**QUOTED PASSAGE:**
This exuberantly glamorous figure, alive with animation and ready to run, is the Brazilian artist and Spitalfields resident, Robson Cezar, whom I featured last year when he exhibited his bronze sculptures. Now he is staging “Saludos Amigos,” for one night only at the Hanbury Hall in Hanbury St this Thursday. In 1942, Walt Disney travelled to Rio to make “Saludos Amigos,” a pop portrait of Latin America, and in the same spirit, Robson has gathered together South American artists in London to create a new “Saludos Amigos,” curating an exhibition as a representation of some of the cultures that comprise the continent today.

The East End has a special significance for Robson Cezar because it was here in 1969, that Helio Oiticica, exiled by the military government of Brazil, staged his “Tropicalia” exhibition at the Whitechapel Gallery. This show introduced Tropicalia to the international art scene as the major Brazilian cultural movement of the twentieth century. Singers, Caetano Veloso and Gilberto Gil were also exiled, and the influx of Brazilians enriched the London scene of the nineteen sixties. Oiticica recreated a favela in the Whitechapel Gallery complete with a billiard table where local youths could come and play, though he found them to be a“tough bunch” – a quality which can only have added to the authenticity of the favela for visitors.

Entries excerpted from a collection
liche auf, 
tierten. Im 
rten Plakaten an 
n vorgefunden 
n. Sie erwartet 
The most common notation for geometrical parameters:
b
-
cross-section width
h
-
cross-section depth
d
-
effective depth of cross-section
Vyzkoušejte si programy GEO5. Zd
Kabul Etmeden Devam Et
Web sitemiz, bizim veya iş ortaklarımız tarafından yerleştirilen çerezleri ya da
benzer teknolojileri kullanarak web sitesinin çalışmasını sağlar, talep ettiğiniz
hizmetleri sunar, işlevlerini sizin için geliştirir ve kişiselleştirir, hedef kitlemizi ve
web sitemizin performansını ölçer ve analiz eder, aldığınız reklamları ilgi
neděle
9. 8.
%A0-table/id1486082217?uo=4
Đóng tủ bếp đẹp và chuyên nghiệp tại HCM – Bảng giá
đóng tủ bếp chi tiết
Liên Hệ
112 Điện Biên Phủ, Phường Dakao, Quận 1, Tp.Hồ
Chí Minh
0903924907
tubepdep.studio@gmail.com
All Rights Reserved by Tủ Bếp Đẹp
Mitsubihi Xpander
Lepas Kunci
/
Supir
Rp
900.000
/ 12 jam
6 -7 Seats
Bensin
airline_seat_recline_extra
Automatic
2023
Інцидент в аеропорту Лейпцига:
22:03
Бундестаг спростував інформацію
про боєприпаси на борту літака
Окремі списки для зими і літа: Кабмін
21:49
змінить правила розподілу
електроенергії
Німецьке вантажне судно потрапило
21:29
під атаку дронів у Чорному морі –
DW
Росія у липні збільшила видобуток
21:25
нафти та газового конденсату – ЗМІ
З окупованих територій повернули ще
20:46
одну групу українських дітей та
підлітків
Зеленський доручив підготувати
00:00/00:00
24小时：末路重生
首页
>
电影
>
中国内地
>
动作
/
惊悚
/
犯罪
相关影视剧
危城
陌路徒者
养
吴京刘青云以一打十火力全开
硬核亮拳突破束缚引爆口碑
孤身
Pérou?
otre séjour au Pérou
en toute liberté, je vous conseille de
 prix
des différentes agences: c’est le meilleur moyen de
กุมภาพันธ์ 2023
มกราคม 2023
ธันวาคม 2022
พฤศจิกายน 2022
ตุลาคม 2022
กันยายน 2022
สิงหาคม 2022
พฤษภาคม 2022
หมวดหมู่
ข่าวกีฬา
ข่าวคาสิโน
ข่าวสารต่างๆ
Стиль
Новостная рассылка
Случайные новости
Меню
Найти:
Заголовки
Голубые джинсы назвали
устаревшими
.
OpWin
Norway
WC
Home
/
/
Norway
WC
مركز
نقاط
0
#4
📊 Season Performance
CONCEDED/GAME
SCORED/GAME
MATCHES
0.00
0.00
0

**QUESTIONS TO ANSWER:**
1 > According to the Robson Cezar piece, in what year did Helio Oiticica stage his "Tropicalia" exhibition at the Whitechapel Gallery?
2 > Does the Robson Cezar piece support each statement below? Answer yes or no for each, and quote the deciding words.
(a) The new "Saludos Amigos" is on for a single night.
(b) Walt Disney went to Buenos Aires in 1942 to make "Saludos Amigos."
(c) Oiticica's favela at the Whitechapel Gallery included a billiard table.

**TASK RESULTS:**
1 > 1969

2 >
(a) Yes: "for one night only at the Hanbury Hall in Hanbury St this Thursday"
(b) No: "In 1942, Walt Disney travelled to Rio to make "Saludos Amigos,""
(c) Yes: "complete with a billiard table where local youths could come and play"